The Chinese Grammar Wiki began life as an Excel spreadsheet full of grammar points organized by difficulty level. This list was needed to track the progress of AllSet Learning's clients and to design personalized grammar practice where it was most needed. But as the lists continued to grow and evolve, it quickly became apparent that it made sense to put the grammar points online, so that the newest version would always be front and center. For ease of editing, what could be better than a wiki? And if AllSet Learning teachers were to have access, why not open up access to all learners? The Chinese Grammar Wiki was developed internally for about a year before becoming public in January of 2012. Since then, it has grown tremendously, both in content and in traffic.

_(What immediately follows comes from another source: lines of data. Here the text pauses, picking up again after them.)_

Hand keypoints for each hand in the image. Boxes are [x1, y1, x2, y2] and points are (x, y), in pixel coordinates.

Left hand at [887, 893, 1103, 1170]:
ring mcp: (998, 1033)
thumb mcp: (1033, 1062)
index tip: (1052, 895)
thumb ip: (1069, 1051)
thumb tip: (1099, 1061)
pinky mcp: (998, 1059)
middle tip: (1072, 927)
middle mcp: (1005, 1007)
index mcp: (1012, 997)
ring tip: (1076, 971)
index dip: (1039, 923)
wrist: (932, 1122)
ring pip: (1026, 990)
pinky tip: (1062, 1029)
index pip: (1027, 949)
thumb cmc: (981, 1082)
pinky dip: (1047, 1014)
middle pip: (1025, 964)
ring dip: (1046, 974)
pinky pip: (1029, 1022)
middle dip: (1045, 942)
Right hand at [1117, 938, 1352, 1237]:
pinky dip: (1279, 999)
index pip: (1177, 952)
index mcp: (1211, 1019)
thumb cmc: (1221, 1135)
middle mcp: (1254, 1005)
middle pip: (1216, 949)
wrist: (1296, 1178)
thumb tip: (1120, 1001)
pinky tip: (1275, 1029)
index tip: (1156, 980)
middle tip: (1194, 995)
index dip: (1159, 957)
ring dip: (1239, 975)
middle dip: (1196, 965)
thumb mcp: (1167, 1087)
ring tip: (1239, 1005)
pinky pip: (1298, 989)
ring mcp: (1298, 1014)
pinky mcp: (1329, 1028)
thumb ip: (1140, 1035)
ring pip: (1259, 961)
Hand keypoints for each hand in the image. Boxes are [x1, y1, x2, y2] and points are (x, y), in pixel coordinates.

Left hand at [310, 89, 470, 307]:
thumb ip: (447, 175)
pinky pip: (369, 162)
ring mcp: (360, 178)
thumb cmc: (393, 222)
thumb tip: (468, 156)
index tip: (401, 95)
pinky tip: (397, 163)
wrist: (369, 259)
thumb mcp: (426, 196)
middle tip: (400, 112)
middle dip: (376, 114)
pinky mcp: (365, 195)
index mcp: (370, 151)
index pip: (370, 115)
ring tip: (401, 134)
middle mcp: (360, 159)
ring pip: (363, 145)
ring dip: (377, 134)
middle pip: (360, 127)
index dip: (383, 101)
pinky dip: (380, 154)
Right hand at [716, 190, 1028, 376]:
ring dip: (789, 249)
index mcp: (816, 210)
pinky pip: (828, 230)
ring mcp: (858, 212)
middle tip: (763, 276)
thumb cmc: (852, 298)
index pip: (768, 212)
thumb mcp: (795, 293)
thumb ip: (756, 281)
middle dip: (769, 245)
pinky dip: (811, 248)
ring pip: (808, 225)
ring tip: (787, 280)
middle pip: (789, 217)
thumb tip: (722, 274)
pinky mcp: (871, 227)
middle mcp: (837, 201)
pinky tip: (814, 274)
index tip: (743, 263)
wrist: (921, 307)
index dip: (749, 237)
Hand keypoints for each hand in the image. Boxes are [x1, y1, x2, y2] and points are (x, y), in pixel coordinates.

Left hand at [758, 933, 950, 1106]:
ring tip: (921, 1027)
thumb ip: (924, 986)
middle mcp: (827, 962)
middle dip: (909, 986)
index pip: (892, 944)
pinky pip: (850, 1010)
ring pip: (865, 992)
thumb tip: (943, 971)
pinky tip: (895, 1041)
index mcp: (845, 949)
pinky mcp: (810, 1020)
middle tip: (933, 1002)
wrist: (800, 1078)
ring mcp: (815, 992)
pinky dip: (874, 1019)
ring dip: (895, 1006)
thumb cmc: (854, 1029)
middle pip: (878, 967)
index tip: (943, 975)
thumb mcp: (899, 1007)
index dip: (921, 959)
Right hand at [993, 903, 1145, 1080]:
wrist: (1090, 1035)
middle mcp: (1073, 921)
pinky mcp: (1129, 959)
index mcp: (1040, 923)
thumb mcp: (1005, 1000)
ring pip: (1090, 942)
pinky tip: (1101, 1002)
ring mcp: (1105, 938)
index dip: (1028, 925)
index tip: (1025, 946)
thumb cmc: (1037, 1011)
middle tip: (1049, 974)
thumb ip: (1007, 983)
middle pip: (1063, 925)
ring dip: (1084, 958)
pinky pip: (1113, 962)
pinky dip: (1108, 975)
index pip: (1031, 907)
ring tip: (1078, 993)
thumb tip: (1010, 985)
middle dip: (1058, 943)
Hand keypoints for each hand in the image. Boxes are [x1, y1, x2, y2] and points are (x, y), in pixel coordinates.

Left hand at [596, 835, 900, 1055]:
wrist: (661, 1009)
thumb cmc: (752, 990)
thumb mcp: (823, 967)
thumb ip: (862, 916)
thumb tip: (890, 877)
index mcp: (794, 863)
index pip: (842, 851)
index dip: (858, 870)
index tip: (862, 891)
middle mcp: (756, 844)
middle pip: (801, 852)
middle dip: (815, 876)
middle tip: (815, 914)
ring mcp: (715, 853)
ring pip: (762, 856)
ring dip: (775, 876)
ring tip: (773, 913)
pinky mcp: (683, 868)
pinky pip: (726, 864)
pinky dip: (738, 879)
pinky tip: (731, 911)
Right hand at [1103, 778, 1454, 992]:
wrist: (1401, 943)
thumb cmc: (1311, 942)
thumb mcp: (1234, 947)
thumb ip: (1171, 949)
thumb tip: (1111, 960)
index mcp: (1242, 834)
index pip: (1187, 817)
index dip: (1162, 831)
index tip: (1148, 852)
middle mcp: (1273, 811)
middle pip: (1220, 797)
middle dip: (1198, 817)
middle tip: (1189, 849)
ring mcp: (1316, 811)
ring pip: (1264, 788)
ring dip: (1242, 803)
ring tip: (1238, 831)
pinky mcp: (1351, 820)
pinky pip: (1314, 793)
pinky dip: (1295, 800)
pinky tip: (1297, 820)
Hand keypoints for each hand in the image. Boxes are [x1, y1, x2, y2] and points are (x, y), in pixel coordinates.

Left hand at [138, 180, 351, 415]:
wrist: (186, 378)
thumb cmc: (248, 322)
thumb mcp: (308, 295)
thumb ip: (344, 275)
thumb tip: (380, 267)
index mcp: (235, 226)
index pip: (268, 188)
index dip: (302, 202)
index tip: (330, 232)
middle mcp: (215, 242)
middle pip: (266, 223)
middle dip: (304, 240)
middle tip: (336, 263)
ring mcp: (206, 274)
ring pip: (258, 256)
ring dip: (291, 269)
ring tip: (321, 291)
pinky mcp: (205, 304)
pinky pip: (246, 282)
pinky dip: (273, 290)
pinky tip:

Probably the most important feature of the Chinese Grammar Wiki, which has always been kept at the forefront of its development, is its focus on learner level. An absolute beginner can't absorb a multitude of uses for every grammar point she encounters, and she shouldn't be expected to. And she certainly shouldn't be given frustratingly difficult example sentences when trying to grasp the most basic grammar concepts. That's why example sentences on the Chinese Grammar Wiki are plentiful, but relentlessly edited to be level-appropriate. And for the learners that can't get enough, relevant articles of all levels are always just a link away. Although the wiki aims to be 100% comprehensive, it's no coincidence that there are fewer A1 grammar points than A2 grammar points, and fewer A2 grammar points than B1 grammar points. Considerable thought and care has gone into curating and pruning the lists of grammar points.

The Chinese Grammar Wiki is not a Chinese course. Rather, it is a companion resource that can complement any Chinese class. Don't expect to read it from start to finish, or to go through the grammar point lists from top to bottom. But do expect to come back often. And expect to get sucked into the curiously logical world of Chinese grammar.